INSTRUCTIONS FOR THE TASK
Give back the entries below verbatim.
(INPUT FOR THIS TASK Opens)
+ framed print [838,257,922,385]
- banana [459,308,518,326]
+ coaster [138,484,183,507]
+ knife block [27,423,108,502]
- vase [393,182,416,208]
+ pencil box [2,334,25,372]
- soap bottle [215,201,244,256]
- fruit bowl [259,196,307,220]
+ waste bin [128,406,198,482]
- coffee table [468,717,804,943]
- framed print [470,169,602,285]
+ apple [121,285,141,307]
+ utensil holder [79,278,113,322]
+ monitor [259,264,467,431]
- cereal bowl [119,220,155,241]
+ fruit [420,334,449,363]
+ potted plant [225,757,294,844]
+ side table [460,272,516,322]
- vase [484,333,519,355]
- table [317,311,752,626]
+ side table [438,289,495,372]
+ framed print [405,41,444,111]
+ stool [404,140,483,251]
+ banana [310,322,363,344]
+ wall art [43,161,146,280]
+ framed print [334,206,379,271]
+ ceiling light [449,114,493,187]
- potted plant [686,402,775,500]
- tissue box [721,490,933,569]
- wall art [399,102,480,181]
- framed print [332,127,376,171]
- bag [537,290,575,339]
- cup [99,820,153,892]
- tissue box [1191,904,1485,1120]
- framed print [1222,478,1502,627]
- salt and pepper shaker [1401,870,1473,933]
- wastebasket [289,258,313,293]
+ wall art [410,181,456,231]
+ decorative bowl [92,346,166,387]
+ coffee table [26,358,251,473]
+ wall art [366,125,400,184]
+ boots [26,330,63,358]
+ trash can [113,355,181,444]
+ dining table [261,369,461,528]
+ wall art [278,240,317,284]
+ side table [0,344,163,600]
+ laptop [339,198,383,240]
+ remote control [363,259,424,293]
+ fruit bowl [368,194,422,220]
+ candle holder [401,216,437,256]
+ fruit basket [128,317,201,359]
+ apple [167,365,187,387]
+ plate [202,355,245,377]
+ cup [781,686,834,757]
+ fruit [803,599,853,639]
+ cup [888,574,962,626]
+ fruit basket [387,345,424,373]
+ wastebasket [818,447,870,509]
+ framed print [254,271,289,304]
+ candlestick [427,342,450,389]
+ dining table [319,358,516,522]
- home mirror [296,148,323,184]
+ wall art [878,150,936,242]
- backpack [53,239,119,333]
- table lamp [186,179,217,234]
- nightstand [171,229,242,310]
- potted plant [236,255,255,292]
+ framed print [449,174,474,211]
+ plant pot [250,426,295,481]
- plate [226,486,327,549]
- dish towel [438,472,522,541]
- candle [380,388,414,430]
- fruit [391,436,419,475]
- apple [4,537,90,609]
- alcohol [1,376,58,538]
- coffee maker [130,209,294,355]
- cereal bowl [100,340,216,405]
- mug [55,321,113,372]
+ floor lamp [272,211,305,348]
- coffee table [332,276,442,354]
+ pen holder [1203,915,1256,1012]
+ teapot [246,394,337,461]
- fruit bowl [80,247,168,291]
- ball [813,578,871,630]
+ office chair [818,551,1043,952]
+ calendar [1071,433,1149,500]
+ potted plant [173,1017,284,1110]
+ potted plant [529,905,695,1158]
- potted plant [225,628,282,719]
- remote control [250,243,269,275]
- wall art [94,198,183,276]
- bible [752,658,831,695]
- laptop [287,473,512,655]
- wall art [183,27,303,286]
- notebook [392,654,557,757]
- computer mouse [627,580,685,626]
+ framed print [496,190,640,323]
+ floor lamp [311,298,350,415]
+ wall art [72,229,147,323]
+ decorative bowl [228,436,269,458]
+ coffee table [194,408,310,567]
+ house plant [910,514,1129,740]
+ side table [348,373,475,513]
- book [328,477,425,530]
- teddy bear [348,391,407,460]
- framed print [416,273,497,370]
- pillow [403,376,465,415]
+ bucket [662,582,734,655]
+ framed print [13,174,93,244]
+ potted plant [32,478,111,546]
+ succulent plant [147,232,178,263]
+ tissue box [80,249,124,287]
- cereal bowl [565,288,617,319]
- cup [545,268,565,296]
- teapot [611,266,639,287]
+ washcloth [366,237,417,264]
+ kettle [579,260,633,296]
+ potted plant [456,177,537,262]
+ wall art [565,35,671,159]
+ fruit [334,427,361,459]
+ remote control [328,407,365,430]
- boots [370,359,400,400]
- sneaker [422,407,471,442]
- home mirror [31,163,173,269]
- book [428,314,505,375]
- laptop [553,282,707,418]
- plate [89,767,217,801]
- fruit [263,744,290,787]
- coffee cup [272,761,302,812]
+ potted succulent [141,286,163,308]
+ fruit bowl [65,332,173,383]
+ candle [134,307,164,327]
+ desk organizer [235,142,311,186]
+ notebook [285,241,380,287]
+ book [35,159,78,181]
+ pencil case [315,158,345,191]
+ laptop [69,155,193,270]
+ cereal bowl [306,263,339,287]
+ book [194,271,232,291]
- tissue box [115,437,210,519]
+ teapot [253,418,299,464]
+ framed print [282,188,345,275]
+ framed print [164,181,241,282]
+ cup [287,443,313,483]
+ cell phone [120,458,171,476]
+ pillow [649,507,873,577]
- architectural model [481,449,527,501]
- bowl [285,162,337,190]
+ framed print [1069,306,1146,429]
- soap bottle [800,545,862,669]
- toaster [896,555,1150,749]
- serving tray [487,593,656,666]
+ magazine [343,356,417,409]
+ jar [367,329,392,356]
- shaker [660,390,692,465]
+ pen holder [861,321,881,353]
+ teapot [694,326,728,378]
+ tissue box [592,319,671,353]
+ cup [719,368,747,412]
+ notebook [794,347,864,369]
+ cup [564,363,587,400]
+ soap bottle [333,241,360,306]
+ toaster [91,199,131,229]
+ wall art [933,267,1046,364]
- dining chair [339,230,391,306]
(INPUT FOR THIS TASK Closes)
ANSWER TO THE PROBLEM
+ framed print [838,257,922,385]
- banana [459,308,518,326]
+ coaster [138,484,183,507]
+ knife block [27,423,108,502]
- vase [393,182,416,208]
+ pencil box [2,334,25,372]
- soap bottle [215,201,244,256]
- fruit bowl [259,196,307,220]
+ waste bin [128,406,198,482]
- coffee table [468,717,804,943]
- framed print [470,169,602,285]
+ apple [121,285,141,307]
+ utensil holder [79,278,113,322]
+ monitor [259,264,467,431]
- cereal bowl [119,220,155,241]
+ fruit [420,334,449,363]
+ potted plant [225,757,294,844]
+ side table [460,272,516,322]
- vase [484,333,519,355]
- table [317,311,752,626]
+ side table [438,289,495,372]
+ framed print [405,41,444,111]
+ stool [404,140,483,251]
+ banana [310,322,363,344]
+ wall art [43,161,146,280]
+ framed print [334,206,379,271]
+ ceiling light [449,114,493,187]
- potted plant [686,402,775,500]
- tissue box [721,490,933,569]
- wall art [399,102,480,181]
- framed print [332,127,376,171]
- bag [537,290,575,339]
- cup [99,820,153,892]
- tissue box [1191,904,1485,1120]
- framed print [1222,478,1502,627]
- salt and pepper shaker [1401,870,1473,933]
- wastebasket [289,258,313,293]
+ wall art [410,181,456,231]
+ decorative bowl [92,346,166,387]
+ coffee table [26,358,251,473]
+ wall art [366,125,400,184]
+ boots [26,330,63,358]
+ trash can [113,355,181,444]
+ dining table [261,369,461,528]
+ wall art [278,240,317,284]
+ side table [0,344,163,600]
+ laptop [339,198,383,240]
+ remote control [363,259,424,293]
+ fruit bowl [368,194,422,220]
+ candle holder [401,216,437,256]
+ fruit basket [128,317,201,359]
+ apple [167,365,187,387]
+ plate [202,355,245,377]
+ cup [781,686,834,757]
+ fruit [803,599,853,639]
+ cup [888,574,962,626]
+ fruit basket [387,345,424,373]
+ wastebasket [818,447,870,509]
+ framed print [254,271,289,304]
+ candlestick [427,342,450,389]
+ dining table [319,358,516,522]
- home mirror [296,148,323,184]
+ wall art [878,150,936,242]
- backpack [53,239,119,333]
- table lamp [186,179,217,234]
- nightstand [171,229,242,310]
- potted plant [236,255,255,292]
+ framed print [449,174,474,211]
+ plant pot [250,426,295,481]
- plate [226,486,327,549]
- dish towel [438,472,522,541]
- candle [380,388,414,430]
- fruit [391,436,419,475]
- apple [4,537,90,609]
- alcohol [1,376,58,538]
- coffee maker [130,209,294,355]
- cereal bowl [100,340,216,405]
- mug [55,321,113,372]
+ floor lamp [272,211,305,348]
- coffee table [332,276,442,354]
+ pen holder [1203,915,1256,1012]
+ teapot [246,394,337,461]
- fruit bowl [80,247,168,291]
- ball [813,578,871,630]
+ office chair [818,551,1043,952]
+ calendar [1071,433,1149,500]
+ potted plant [173,1017,284,1110]
+ potted plant [529,905,695,1158]
- potted plant [225,628,282,719]
- remote control [250,243,269,275]
- wall art [94,198,183,276]
- bible [752,658,831,695]
- laptop [287,473,512,655]
- wall art [183,27,303,286]
- notebook [392,654,557,757]
- computer mouse [627,580,685,626]
+ framed print [496,190,640,323]
+ floor lamp [311,298,350,415]
+ wall art [72,229,147,323]
+ decorative bowl [228,436,269,458]
+ coffee table [194,408,310,567]
+ house plant [910,514,1129,740]
+ side table [348,373,475,513]
- book [328,477,425,530]
- teddy bear [348,391,407,460]
- framed print [416,273,497,370]
- pillow [403,376,465,415]
+ bucket [662,582,734,655]
+ framed print [13,174,93,244]
+ potted plant [32,478,111,546]
+ succulent plant [147,232,178,263]
+ tissue box [80,249,124,287]
- cereal bowl [565,288,617,319]
- cup [545,268,565,296]
- teapot [611,266,639,287]
+ washcloth [366,237,417,264]
+ kettle [579,260,633,296]
+ potted plant [456,177,537,262]
+ wall art [565,35,671,159]
+ fruit [334,427,361,459]
+ remote control [328,407,365,430]
- boots [370,359,400,400]
- sneaker [422,407,471,442]
- home mirror [31,163,173,269]
- book [428,314,505,375]
- laptop [553,282,707,418]
- plate [89,767,217,801]
- fruit [263,744,290,787]
- coffee cup [272,761,302,812]
+ potted succulent [141,286,163,308]
+ fruit bowl [65,332,173,383]
+ candle [134,307,164,327]
+ desk organizer [235,142,311,186]
+ notebook [285,241,380,287]
+ book [35,159,78,181]
+ pencil case [315,158,345,191]
+ laptop [69,155,193,270]
+ cereal bowl [306,263,339,287]
+ book [194,271,232,291]
- tissue box [115,437,210,519]
+ teapot [253,418,299,464]
+ framed print [282,188,345,275]
+ framed print [164,181,241,282]
+ cup [287,443,313,483]
+ cell phone [120,458,171,476]
+ pillow [649,507,873,577]
- architectural model [481,449,527,501]
- bowl [285,162,337,190]
+ framed print [1069,306,1146,429]
- soap bottle [800,545,862,669]
- toaster [896,555,1150,749]
- serving tray [487,593,656,666]
+ magazine [343,356,417,409]
+ jar [367,329,392,356]
- shaker [660,390,692,465]
+ pen holder [861,321,881,353]
+ teapot [694,326,728,378]
+ tissue box [592,319,671,353]
+ cup [719,368,747,412]
+ notebook [794,347,864,369]
+ cup [564,363,587,400]
+ soap bottle [333,241,360,306]
+ toaster [91,199,131,229]
+ wall art [933,267,1046,364]
- dining chair [339,230,391,306]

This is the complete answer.